### BRIEF
Return only the lines of the listing below that run from the line with "hfov_deg: 6.7" through the line with "focal_mm: 5.85", both ends included, exactly as written.

------

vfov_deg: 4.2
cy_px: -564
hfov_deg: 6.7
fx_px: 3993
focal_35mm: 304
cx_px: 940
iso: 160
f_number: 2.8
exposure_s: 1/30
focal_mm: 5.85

------

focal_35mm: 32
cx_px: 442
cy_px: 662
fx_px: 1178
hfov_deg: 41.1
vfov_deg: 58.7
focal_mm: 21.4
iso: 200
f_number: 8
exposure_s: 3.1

------

### RESULT OF THIS EXERCISE
hfov_deg: 6.7
fx_px: 3993
focal_35mm: 304
cx_px: 940
iso: 160
f_number: 2.8
exposure_s: 1/30
focal_mm: 5.85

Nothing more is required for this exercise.